What Does it Mean to be in Pain?

What does it mean to be in pain?

I’ve been thinking about this a lot lately. In the past, I’ve equated pain with the physical body almost exclusively. But my definition of it has been expanding lately to include emotional, mental, and spiritual pain as well.

Including emotional, mental, and spiritual pain started as I began studying to become a Certified Transformational Nutrition Coach. As I came to understand the importance of looking at the body and health and wellness from the perspective of mind, body, and spirit, I couldn’t help but start to wonder how my definition of pain needed to shift.

And almost as if God/Goddess/Source/Universe (whatever you want to call it) knew I was ready for a major life lesson, a heaping, mounding, huge explosion of emotional, mental, and spiritual pain landed right in my lap.

My mom died last fall. The emotional, mental, and spiritual pain that came along with her dying process and her death were not something I could have ever prepared for. It’s crushing and most certainly affected my overall health and wellness. I didn’t sleep well. I ate like crap. I gained weight. I wasn’t really working out. My self-care went down the drain. My ability to take care for my physical body and my physical pain was completely overwhelmed by the emotional, mental, and spiritual pain (anguish, even) I experienced.

Then there was more.

Five weeks after my mom passed, my little brother Logan had a terrible skydiving accident and badly broke his back. He was in Arizona at the time (he lives in Virginia) and so several of us hopped on a plane that very same day to fly to Arizona to be with him. His accident was in mid-November. I didn’t return home until the first week of January.

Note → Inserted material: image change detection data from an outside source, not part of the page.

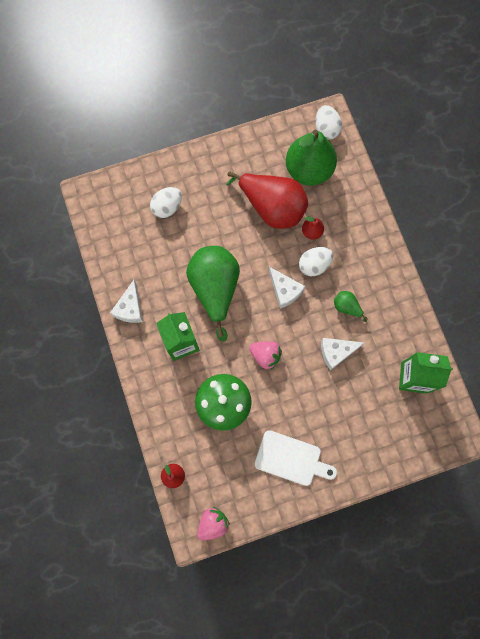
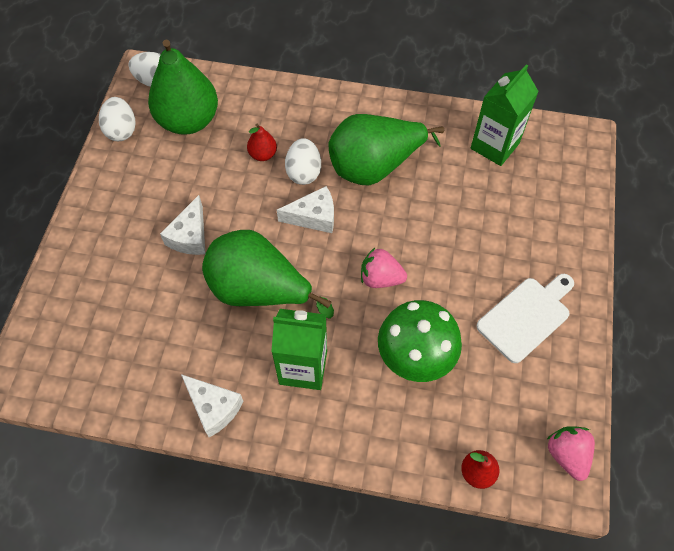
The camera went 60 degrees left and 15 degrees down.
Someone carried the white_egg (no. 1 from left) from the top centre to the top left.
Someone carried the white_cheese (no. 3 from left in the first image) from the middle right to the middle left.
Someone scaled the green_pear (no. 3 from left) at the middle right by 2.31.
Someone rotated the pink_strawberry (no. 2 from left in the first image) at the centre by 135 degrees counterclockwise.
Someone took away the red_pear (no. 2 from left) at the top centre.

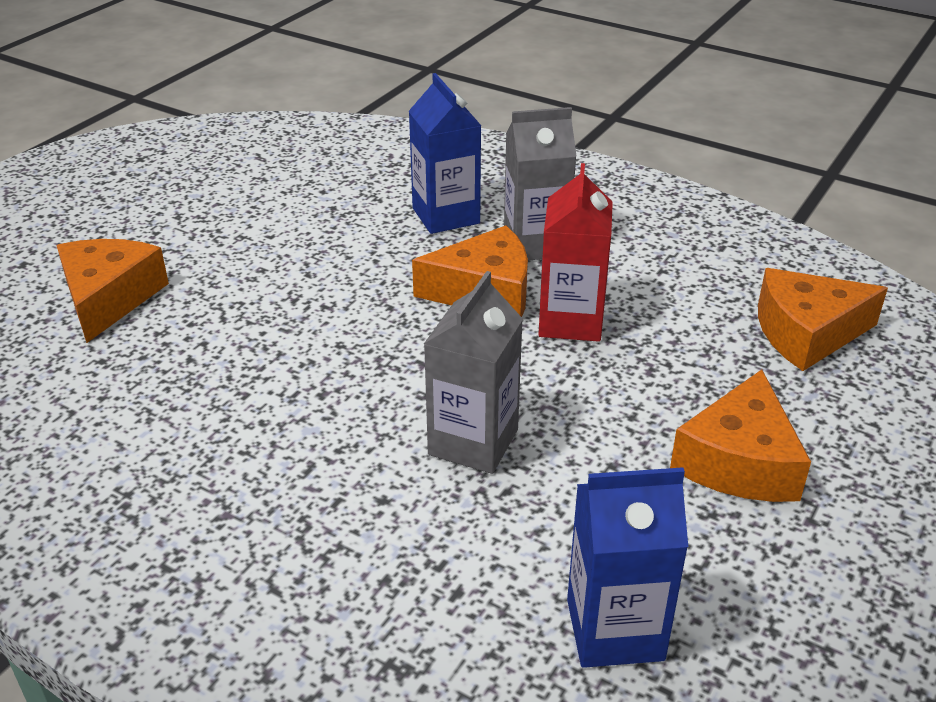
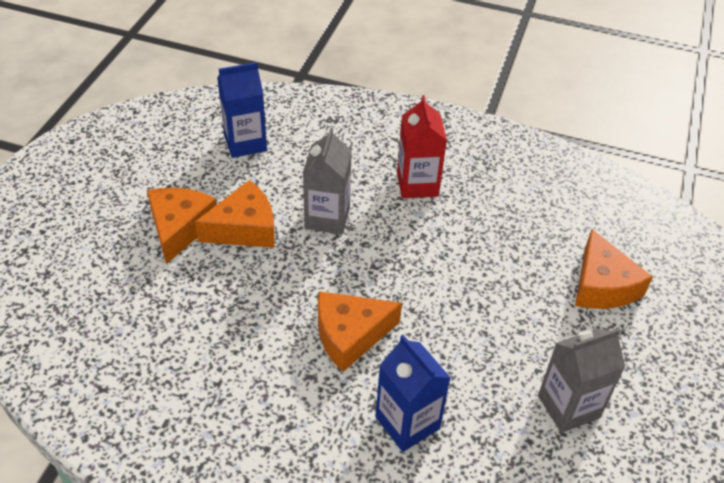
The camera went 165 degrees right and 10 degrees up.
Someone carried the orange_cheese (no. 4 from left in the first image) from the middle right to the middle left.
Someone carried the red_carton from the centre to the top centre.
Someone carried the grey_carton (no. 2 from left) from the top centre to the bottom right.

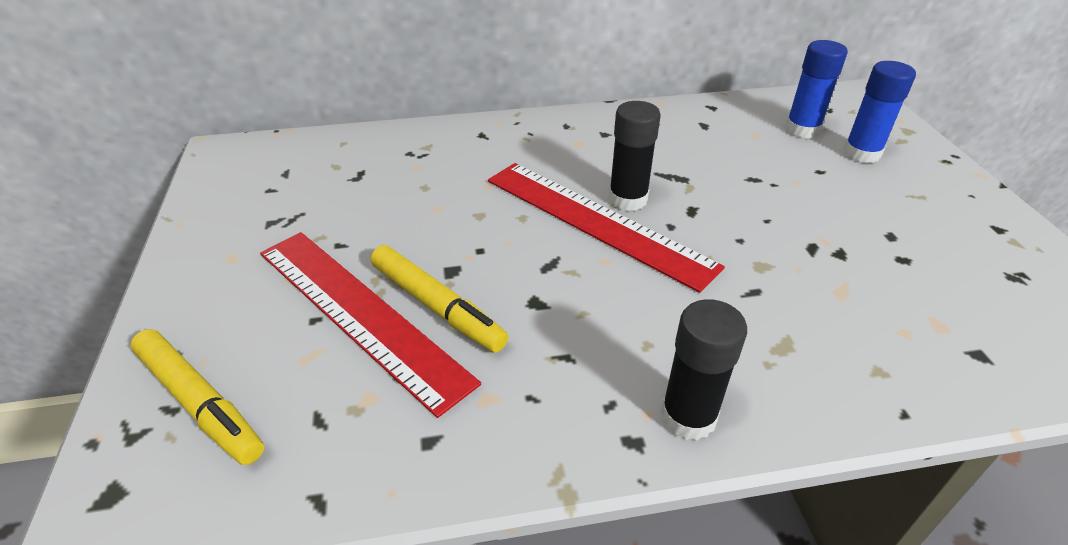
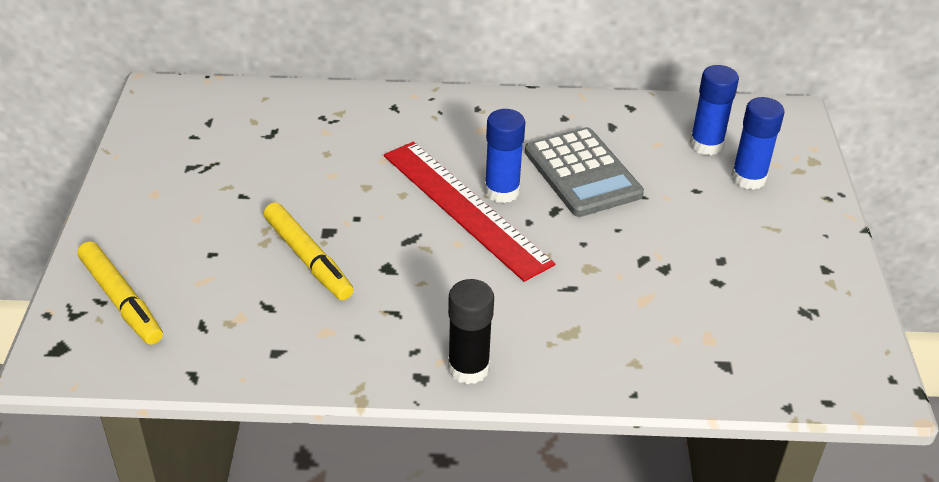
The camera went 10 degrees right and 0 degrees up.
Someone repainted the black_glue_stick (no. 1 from left) at the top centre, which became the blue_glue_stick (no. 1 from left) at the top centre.
Someone put down the grey_calculator at the centre.
Someone took away the red_ruler (no. 1 from left) at the centre.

Again, the emotional, mental, and spiritual pain of the situation was all-consuming. Logan is extremely lucky his accident wasn’t worse and that he’s doing so incredibly well now eight months out. The fact that he survived the accident at all is miraculous. The fact that he made it through multiple life-threatening complications, three major surgeries, and nine days intubated and heavily sedated is, again, miraculous. The fact that he’s 100% independent and learning how to walk again (he’s a paraplegic) is most certainly miraculous.

And you guessed it - during those months in Arizona my physical health and wellness took a major hit as did my emotional, mental, and spiritual health and wellness.

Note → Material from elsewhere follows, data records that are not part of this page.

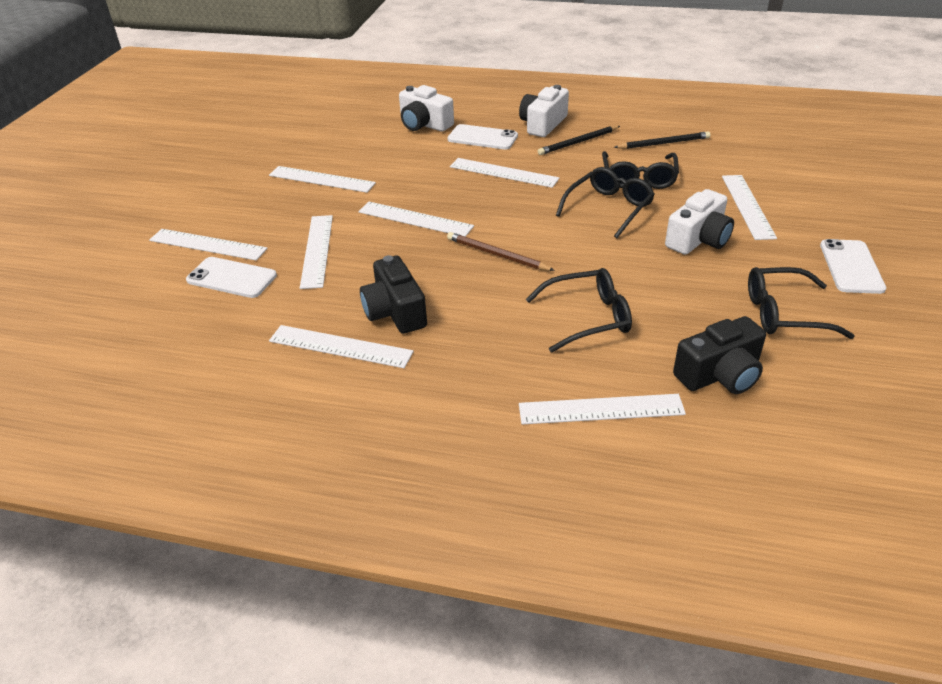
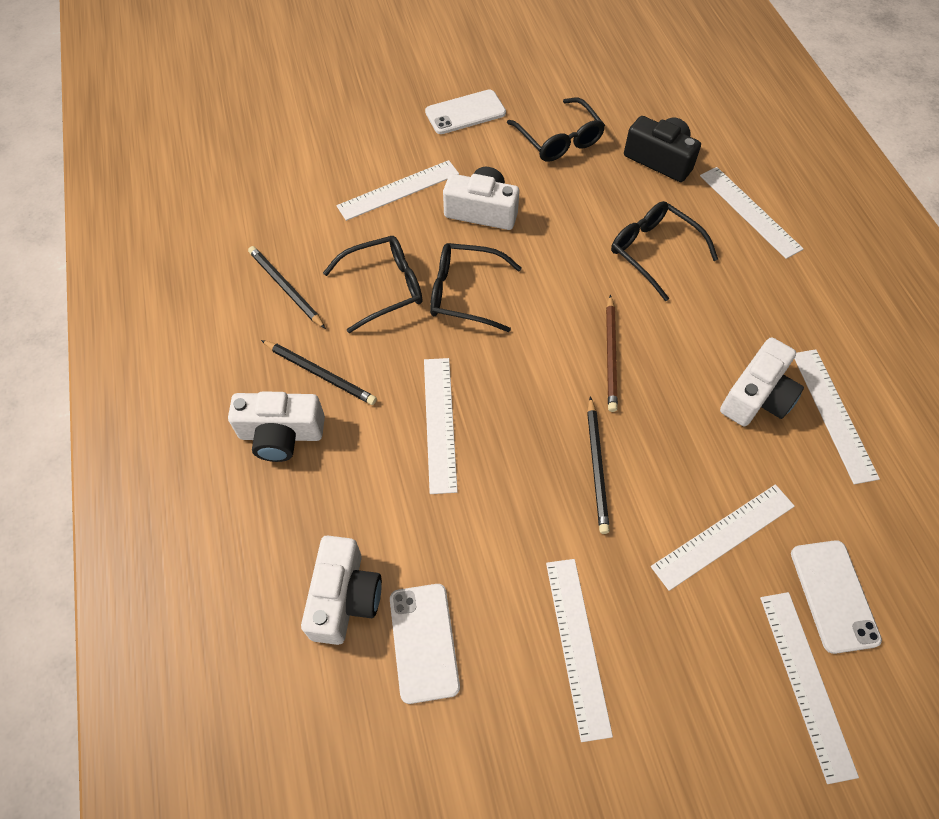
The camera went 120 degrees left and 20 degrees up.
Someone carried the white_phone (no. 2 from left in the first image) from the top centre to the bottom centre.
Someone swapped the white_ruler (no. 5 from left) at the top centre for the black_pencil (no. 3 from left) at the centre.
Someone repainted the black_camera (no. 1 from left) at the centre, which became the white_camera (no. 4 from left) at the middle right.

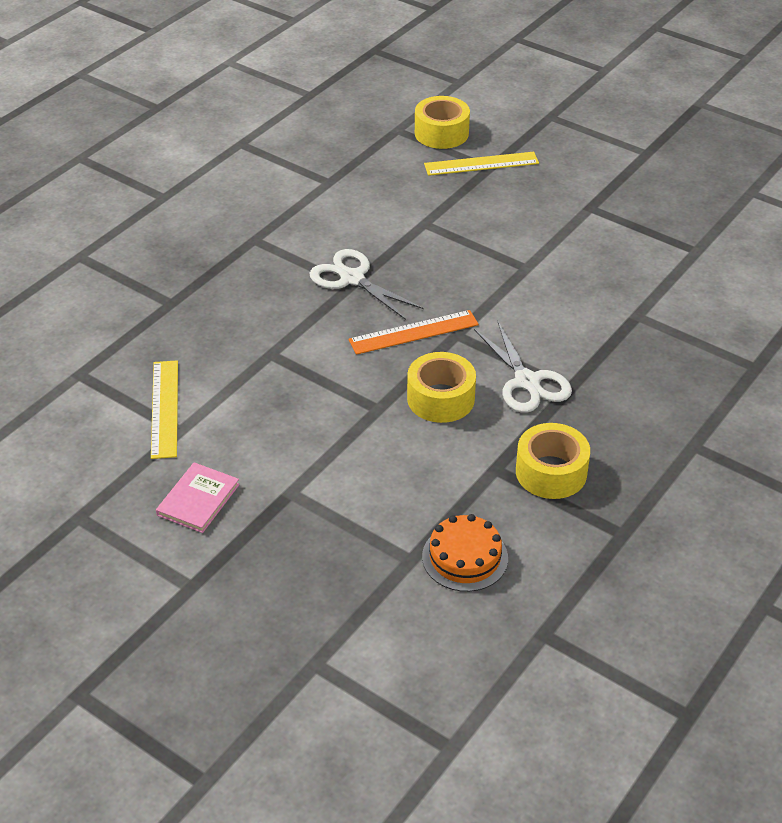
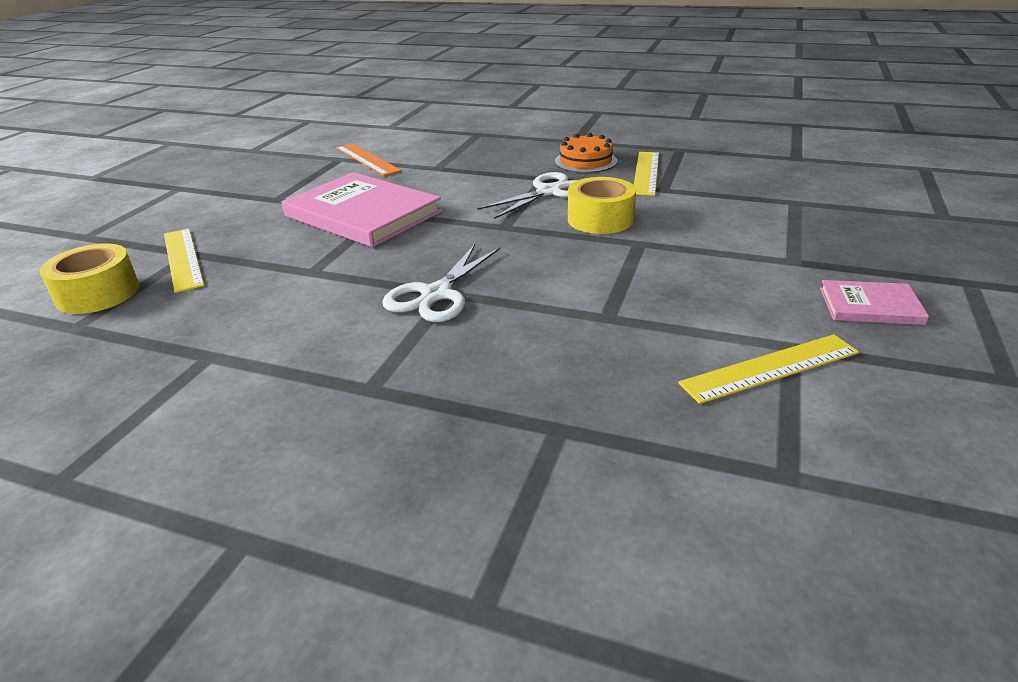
The camera went 105 degrees left and 10 degrees down.
Someone put down the pink_book (no. 1 from left) at the top centre.
Someone carried the orange_ruler from the centre to the top centre.
Someone carried the orange_cake from the bottom centre to the top centre.
Someone swapped the yellow_tape (no. 3 from left) at the middle right for the yellow_ruler (no. 2 from left) at the top centre.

In some ways, I’m still reeling from these two major life events - still grieving the death of my mother (which I know I’ll always be doing to some extent) and still trying to wrap my mind around all that’s changed in Logan’s life (and all of ours as those who love and support him).

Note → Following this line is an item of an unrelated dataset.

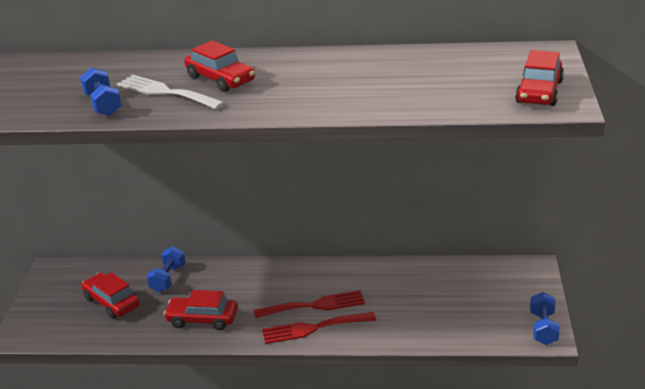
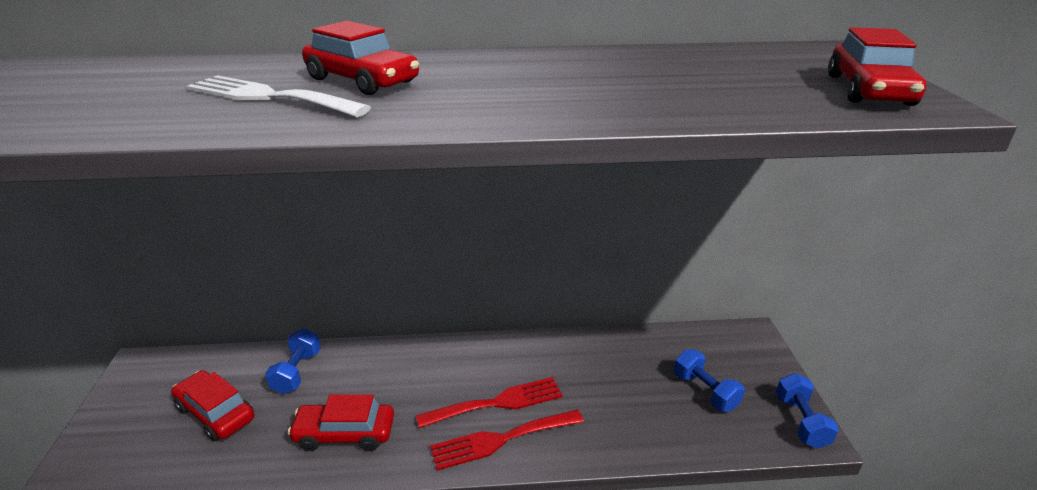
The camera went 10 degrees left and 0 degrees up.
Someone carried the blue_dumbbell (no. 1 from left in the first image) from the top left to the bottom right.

I say all of this to make this point - pain comes in many forms and all of them are completely valid and need help and support. All of them require that we do our best to look at ourselves as holistically as possible and to care for ourselves in a multi-faceted way. It’s not enough just to eat well, or to exercise, or to meditate, or to seek counseling. We have to think about incorporating all sorts of tactics for our overall health and wellness. Tactics that nurture us mind, body, and spirit. I really believe that learning how to do this, how to find a balance in life when it comes to caring for all parts of ourselves, is our mission as human beings. No part can be overlooked. Seems a bit overwhelming, but I’m up to the task. For me and for my clients!